L'addiction au conflit n'est pas une addiction au désaccord en soi, mais plutôt une dépendance à l'état d'alerte qu'il génère. Le conflit, même mineur, est un puissant déclencheur émotionnel. Il force le système nerveux à passer en mode 'combat' ou 'fuite', libérant des hormones comme l'adrénaline et la noradrénaline. Pour certaines personnes, cette montée d'adrénaline est le seul signal suffisamment fort pour masquer un sentiment sous-jacent de vide ou d'engourdissement.

Ce cycle est extrêmement puissant : le calme est perçu comme le vide, et le désaccord est perçu comme la preuve que l'on est en train de ressentir quelque chose de fort. On confond l'intensité émotionnelle (même négative) avec la profondeur de l'expérience. C'est une manière d'éviter de regarder l'immensité et le silence de ce qui n'est pas dit.

✦ Ce que la science dit
Neurobiologiquement, l'adrénaline et la dopamine sont des neurotransmetteurs associés à l'excitation et à la récompense. Lorsque nous faisons face à un conflit, notre cerveau interprète cette montée d'adrénaline comme une situation de survie. Le cerveau apprend rapidement que ce pic d'excitation est 'récompensant', même si cette récompense est toxique à long terme. C'est un circuit de dépendance émotionnelle.

Pourquoi ça arrive

Ce besoin de tension est souvent un signal d'alarme, pas un défaut de caractère. Il est le plus souvent lié à un sentiment de vide existentiel ou à des expériences passées où l'absence de drame était associée à l'insécurité ou à l'ennui profond. Si l'état de calme vous rappelle une période de stagnation émotionnelle, votre système va inconsciemment créer une petite crise pour vous ramener dans un état de 'vigilance' familière.

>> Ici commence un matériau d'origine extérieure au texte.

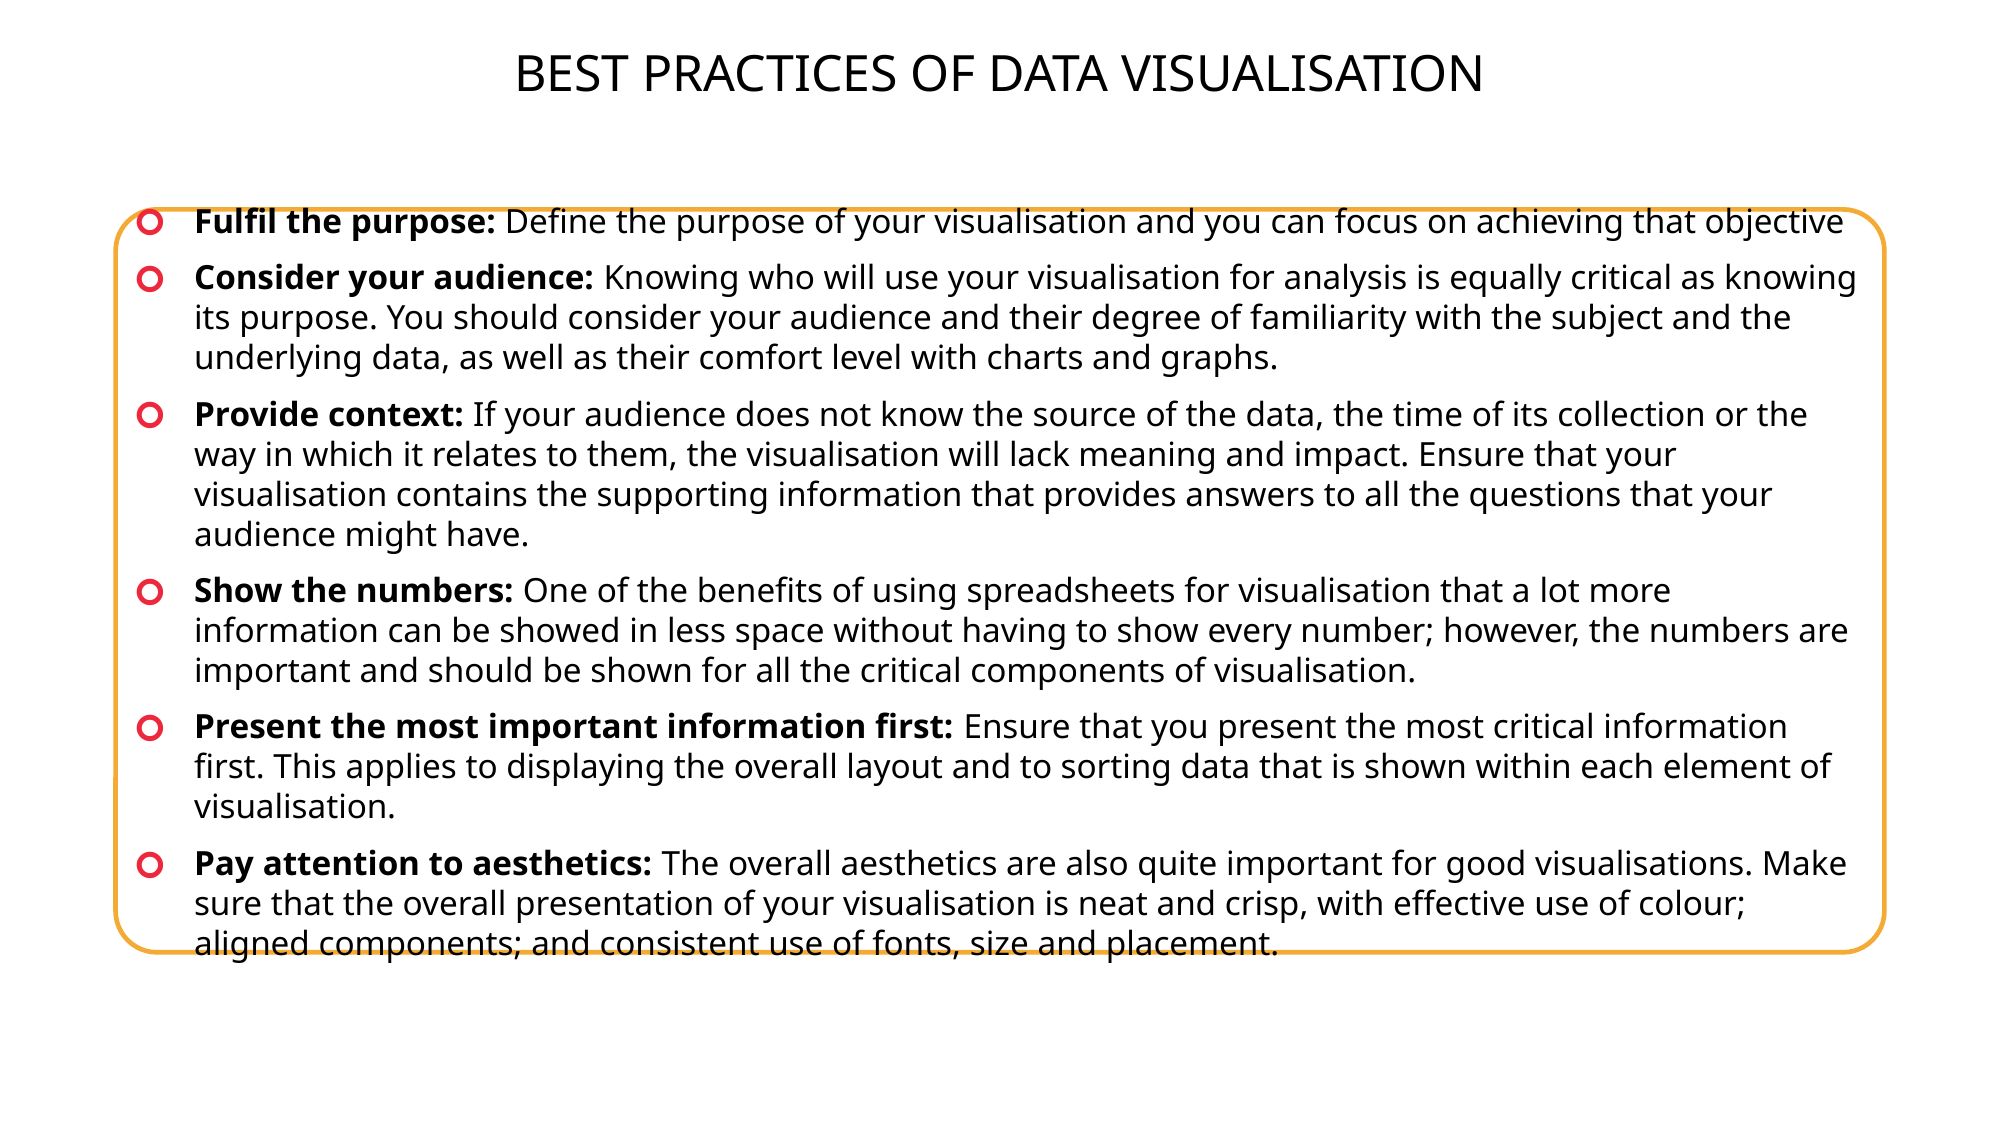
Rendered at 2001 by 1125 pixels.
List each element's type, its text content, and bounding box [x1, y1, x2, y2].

text_box BEST PRACTICES OF DATA VISUALISATION [205, 33, 1795, 109]
text_box Fulfil the purpose: Define the purpose of your visualisation and you can focus on achieving that objective Consider your audience: Knowing who will use your visualisation for analysis is equally critical as knowing its purpose. You should consider your audience and their degree of familiarity with the subject and the underlying data, as well as their comfort level with charts and graphs. Provide context: If your audience does not know the source of the data, the time of its collection or the way in which it relates to them, the visualisation will lack meaning and impact. Ensure that your visualisation contains the supporting information that provides answers to all the questions that your audience might have. Show the numbers: One of the benefits of using spreadsheets for visualisation that a lot more information can be showed in less space without having to show every number; however, the numbers are important and should be shown for all the critical components of visualisation. Present the most important information first: Ensure that you present the most critical information first. This applies to displaying the overall layout and to sorting data that is shown within each element of visualisation. Pay attention to aesthetics: The overall aesthetics are also quite important for good visualisations. Make sure that the overall presentation of your visualisation is neat and crisp, with effective use of colour; aligned components; and consistent use of fonts, size and placement. [115, 209, 1885, 953]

Il peut aussi s'agir d'un mécanisme d'attachement. Si votre environnement émotionnel est imprévisible (caractéristique des relations chaotiques), votre cerveau ne sait pas quoi considérer comme 'normal'. Il a besoin de pics et de creux pour se sentir 'ancré' dans une réalité émotionnelle, même si cette réalité est douloureuse.

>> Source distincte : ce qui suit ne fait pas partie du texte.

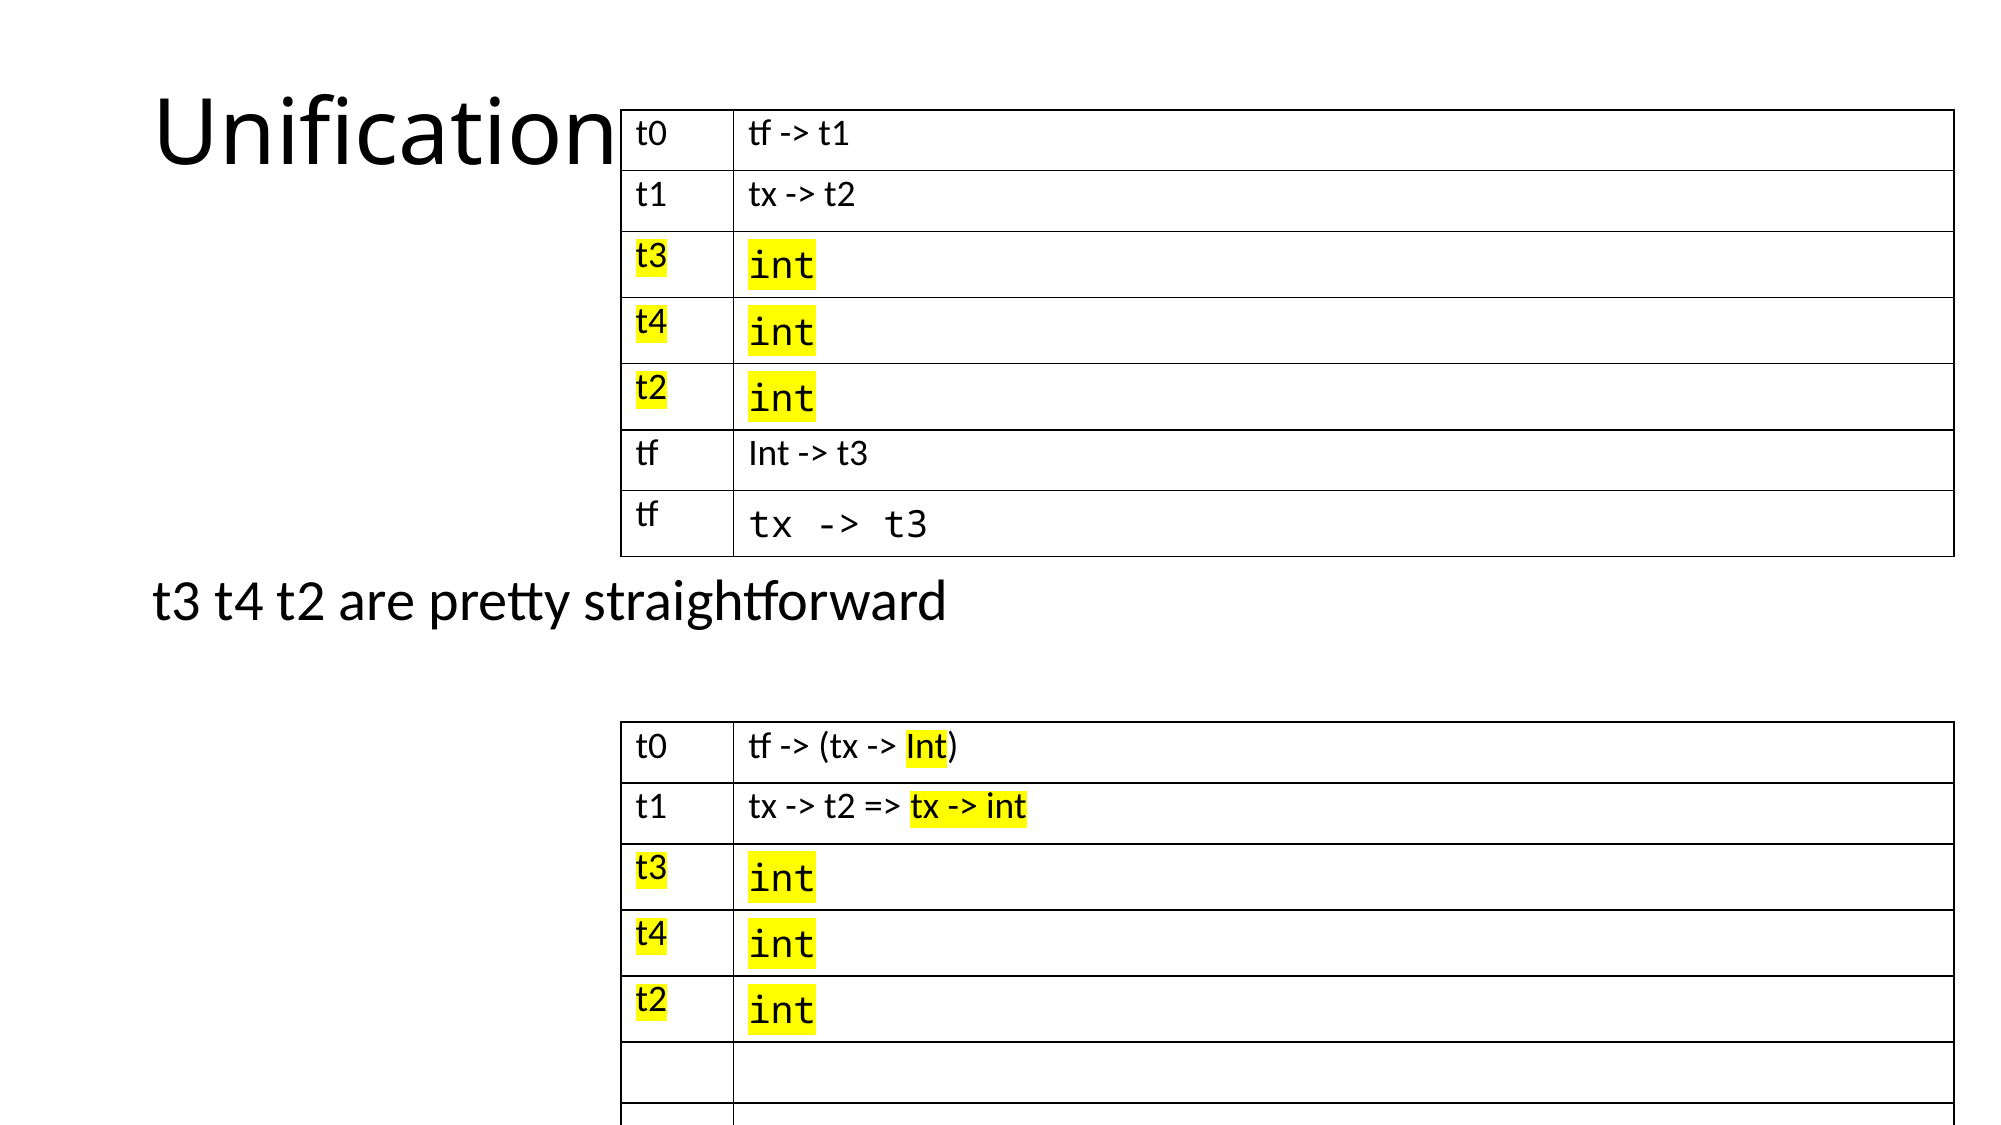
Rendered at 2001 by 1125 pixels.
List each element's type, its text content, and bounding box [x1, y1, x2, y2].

"Le silence n'est pas l'absence de bruit ; il est souvent le lieu où le bruit de soi-même est le plus difficile à entendre."

Ce qu'on peut faire

La compréhension est le premier pas. Il ne s'agit pas de 'stopper' la réaction, mais de la *reconnaître* avant qu'elle ne prenne forme. Lorsque la tension monte, faites une pause et nommez l'émotion sous-jacente : 'Je ne suis pas en colère contre toi ; j'ai peur de l'ennui.' Ce décalage de l'objet du conflit vers le besoin émotionnel est crucial.

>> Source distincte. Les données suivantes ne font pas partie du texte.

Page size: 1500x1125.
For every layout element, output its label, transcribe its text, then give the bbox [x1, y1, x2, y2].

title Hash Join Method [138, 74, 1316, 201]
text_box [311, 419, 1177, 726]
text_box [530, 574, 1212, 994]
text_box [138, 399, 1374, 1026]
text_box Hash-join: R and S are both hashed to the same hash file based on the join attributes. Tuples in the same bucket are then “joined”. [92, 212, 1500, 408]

Pour réapprendre à vivre dans le calme, il faut pratiquer des 'ancrages' conscients. Lorsque vous sentez le besoin de drame monter, remplacez l'excitation chimique par une stimulation sensorielle neutre : une marche rapide, une douche froide, ou la concentration sur le bruit de la respiration. Ces actions permettent de rassurer le système nerveux que le danger n'est pas réel, et que le calme est sécurisant.